▶ **Assigned task**: Some entries follow. Reproduce exactly the lines starting at the one with "index dip: (101, 147)" and stopping after the one with "pinky dip: (154, 199)".

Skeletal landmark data
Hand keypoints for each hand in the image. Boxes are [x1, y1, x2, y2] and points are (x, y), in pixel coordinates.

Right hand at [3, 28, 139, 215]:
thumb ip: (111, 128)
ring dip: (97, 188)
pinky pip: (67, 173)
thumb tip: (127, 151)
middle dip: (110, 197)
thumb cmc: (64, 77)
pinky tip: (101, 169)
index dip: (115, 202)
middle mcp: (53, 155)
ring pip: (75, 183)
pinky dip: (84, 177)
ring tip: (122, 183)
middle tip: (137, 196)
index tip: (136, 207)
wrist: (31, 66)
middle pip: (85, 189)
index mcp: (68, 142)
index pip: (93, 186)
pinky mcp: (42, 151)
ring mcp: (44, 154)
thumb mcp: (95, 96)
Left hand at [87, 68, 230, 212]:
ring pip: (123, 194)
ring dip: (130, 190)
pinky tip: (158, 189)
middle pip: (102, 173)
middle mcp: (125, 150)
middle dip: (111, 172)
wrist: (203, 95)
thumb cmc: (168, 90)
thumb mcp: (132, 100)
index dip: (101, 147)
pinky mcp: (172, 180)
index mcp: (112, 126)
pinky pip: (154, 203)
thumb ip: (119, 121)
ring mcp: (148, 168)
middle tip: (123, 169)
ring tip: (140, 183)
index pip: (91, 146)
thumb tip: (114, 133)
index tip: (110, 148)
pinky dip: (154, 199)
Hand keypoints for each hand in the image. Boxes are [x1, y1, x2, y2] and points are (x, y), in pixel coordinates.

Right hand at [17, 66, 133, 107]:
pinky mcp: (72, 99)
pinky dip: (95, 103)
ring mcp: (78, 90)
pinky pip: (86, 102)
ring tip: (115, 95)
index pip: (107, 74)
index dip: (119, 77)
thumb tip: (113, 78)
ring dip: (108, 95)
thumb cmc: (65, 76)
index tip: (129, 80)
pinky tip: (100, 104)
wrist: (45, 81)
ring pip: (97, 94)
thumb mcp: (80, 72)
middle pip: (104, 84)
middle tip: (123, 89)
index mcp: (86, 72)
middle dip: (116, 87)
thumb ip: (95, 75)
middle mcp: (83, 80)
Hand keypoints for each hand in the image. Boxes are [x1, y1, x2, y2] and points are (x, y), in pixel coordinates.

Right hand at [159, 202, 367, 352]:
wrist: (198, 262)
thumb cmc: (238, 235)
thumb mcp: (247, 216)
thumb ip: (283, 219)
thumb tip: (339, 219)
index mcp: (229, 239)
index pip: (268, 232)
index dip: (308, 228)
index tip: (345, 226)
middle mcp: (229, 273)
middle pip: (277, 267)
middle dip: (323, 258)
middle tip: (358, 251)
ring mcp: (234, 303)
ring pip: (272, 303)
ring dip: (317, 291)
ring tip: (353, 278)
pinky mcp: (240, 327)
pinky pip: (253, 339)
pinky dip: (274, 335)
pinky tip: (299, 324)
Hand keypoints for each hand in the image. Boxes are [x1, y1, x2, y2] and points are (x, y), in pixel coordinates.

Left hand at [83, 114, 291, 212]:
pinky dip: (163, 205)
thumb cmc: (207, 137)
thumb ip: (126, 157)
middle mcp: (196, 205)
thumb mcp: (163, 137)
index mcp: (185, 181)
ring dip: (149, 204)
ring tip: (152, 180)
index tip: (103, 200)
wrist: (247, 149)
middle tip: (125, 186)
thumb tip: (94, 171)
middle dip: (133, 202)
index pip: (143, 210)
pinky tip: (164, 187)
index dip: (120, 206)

--

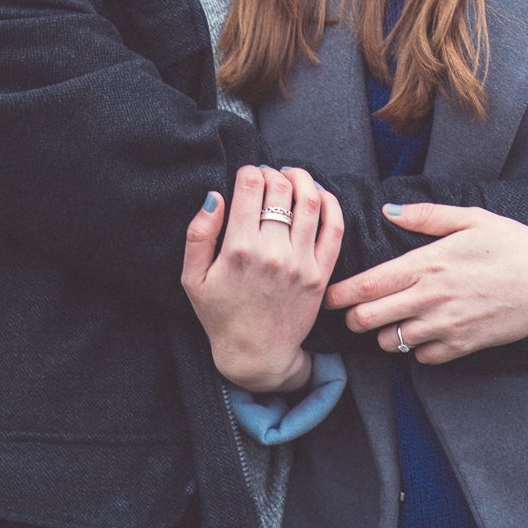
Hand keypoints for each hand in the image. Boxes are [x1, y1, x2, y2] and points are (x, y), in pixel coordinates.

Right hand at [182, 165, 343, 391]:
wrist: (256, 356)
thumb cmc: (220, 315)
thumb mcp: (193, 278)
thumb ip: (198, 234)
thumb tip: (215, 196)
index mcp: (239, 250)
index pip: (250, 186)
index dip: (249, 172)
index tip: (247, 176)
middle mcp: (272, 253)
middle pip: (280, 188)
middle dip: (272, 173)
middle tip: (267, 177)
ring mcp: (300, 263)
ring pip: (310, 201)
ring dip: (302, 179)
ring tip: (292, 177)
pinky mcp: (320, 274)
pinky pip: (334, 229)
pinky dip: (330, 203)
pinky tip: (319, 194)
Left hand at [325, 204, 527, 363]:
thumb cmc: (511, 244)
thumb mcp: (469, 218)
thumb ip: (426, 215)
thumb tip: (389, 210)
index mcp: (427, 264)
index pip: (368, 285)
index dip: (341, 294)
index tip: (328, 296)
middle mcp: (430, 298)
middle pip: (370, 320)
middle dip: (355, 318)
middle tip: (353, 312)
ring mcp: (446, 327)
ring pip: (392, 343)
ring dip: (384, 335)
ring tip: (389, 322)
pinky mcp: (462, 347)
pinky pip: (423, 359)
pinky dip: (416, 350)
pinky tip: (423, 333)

▶ **Written answer**:
index dip: (101, 147)
pinky mcp: (172, 180)
index mcp: (112, 126)
pinky pip: (154, 203)
thumb ip: (119, 121)
ring mcp: (148, 168)
middle tip: (123, 169)
ring tip: (140, 183)
index pip: (91, 146)
thumb tip: (114, 133)
index tip: (110, 148)
pinky dip: (154, 199)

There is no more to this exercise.